(Materials provided)
<<<<
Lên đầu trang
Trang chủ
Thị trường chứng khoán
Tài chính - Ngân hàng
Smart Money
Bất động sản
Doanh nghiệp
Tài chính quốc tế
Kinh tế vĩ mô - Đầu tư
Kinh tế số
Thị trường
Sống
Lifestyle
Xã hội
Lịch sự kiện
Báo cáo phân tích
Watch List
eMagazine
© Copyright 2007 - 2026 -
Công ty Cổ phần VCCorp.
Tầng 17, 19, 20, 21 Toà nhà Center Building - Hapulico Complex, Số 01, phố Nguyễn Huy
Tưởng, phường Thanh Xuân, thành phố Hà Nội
>>>>
(What you are asked to do) Copy out every line of the records above, keeping each one the same as it appears.

(Answer for the task)
Lên đầu trang
Trang chủ
Thị trường chứng khoán
Tài chính - Ngân hàng
Smart Money
Bất động sản
Doanh nghiệp
Tài chính quốc tế
Kinh tế vĩ mô - Đầu tư
Kinh tế số
Thị trường
Sống
Lifestyle
Xã hội
Lịch sự kiện
Báo cáo phân tích
Watch List
eMagazine
© Copyright 2007 - 2026 -
Công ty Cổ phần VCCorp.
Tầng 17, 19, 20, 21 Toà nhà Center Building - Hapulico Complex, Số 01, phố Nguyễn Huy
Tưởng, phường Thanh Xuân, thành phố Hà Nội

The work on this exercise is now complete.